White Christians abolished slavery — for the whole world:

And of course, there was arguably mankind’s greatest achievement: the costly and forceful ending of slavery in the Empire. The Slavery Abolition Act of 1833, after the waving of King William IV’s pen, made the sale and ownership of slaves illegal in the Empire, the cost of which to the public purse was extraordinary. King William’s government paid ‘£20 million to fund the Slavery Abolition Act 1833 [which] was equivalent to approximately 40 per cent of the Government’s total annual expenditure’. A sum so great that it was only fully repaid in 2015 meaning that in our lifetime, the British were still paying to end slavery.

In enforcing the ban on slavery to end the Atlantic slave trade, the British created the West African Squadron to patrol West Africa, the success of which cannot be overstated. ‘Between 1807 and 1860, the Royal Navy, West Africa Squadron seized approximately 1600 ships involved in the slave trade and freed 150,000 Africans who were aboard these vessels.’

In righting the wrongs of slavery, no country has paid so much in blood and treasure, and has been so committed to the ending of the practice than the British Empire. …

The best Empire for its subjects, perhaps ever:

This is enough to prove the value and glory of the British Empire alone, but we must also consider from what the British made their empire. Yes, through war and conquest like all empires, but from the dirt and sticks in faraway lands, armed only with their ingenuity and cunning made a modern society, and left achievements that the peoples before them could not even comprehend or achieve themselves.

The British Empire made the life of its subjects better, and it is a shame, not a celebration, that it is no longer with us today. The British built entire countries up from the ground in faraway lands and provided for the people because it was the right thing to do. Were it not for the British and for their Empire, the world would have been a much worse place. This is undeniable to any honest observer.

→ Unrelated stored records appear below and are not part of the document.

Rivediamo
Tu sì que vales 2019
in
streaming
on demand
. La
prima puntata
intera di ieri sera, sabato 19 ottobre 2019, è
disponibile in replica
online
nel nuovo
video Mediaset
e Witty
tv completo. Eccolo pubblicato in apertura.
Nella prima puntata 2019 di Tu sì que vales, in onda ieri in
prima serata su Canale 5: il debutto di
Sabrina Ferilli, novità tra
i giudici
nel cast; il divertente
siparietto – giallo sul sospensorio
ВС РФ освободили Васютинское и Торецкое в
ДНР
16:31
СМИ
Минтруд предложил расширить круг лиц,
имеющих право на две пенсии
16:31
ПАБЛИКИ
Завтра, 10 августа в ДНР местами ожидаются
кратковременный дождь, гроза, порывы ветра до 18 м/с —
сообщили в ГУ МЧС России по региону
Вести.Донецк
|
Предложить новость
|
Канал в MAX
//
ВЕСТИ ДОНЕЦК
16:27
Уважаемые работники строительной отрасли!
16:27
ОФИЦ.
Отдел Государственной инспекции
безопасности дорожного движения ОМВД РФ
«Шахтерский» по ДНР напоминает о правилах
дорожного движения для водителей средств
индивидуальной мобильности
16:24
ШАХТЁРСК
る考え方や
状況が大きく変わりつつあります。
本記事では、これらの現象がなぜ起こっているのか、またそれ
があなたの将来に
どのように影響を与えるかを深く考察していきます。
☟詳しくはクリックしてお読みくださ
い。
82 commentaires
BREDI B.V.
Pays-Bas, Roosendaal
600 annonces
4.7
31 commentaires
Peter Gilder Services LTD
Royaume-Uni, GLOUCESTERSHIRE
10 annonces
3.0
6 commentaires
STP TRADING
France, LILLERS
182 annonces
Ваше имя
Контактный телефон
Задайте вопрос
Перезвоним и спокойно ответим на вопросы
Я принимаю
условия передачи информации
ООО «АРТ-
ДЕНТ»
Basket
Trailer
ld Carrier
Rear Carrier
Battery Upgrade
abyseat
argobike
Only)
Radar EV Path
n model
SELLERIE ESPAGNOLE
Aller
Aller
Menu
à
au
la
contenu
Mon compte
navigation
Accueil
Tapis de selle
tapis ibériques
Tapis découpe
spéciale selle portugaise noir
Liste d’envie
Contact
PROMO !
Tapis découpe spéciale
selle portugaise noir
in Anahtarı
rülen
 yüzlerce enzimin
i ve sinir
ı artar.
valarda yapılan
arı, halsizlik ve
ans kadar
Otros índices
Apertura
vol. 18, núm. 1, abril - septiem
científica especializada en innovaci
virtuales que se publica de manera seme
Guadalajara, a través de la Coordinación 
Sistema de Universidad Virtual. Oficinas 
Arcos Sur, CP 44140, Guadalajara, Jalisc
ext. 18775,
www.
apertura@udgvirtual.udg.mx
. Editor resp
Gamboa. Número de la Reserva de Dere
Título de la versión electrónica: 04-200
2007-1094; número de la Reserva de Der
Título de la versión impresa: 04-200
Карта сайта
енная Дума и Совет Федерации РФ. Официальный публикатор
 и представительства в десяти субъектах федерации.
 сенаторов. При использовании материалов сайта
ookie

By natural selection, the British average IQ increased fairly rapidly from 1100 AD. By 1700 they started the industrial revolution, broke the Malthusian limit for the first time since the Garden of Eden, and “conquered” a quarter of the planet. But their average IQ has been dropping since 1880, and has now fallen over 15 points since that peak. They are dropping back to the pack now, nothing special once again.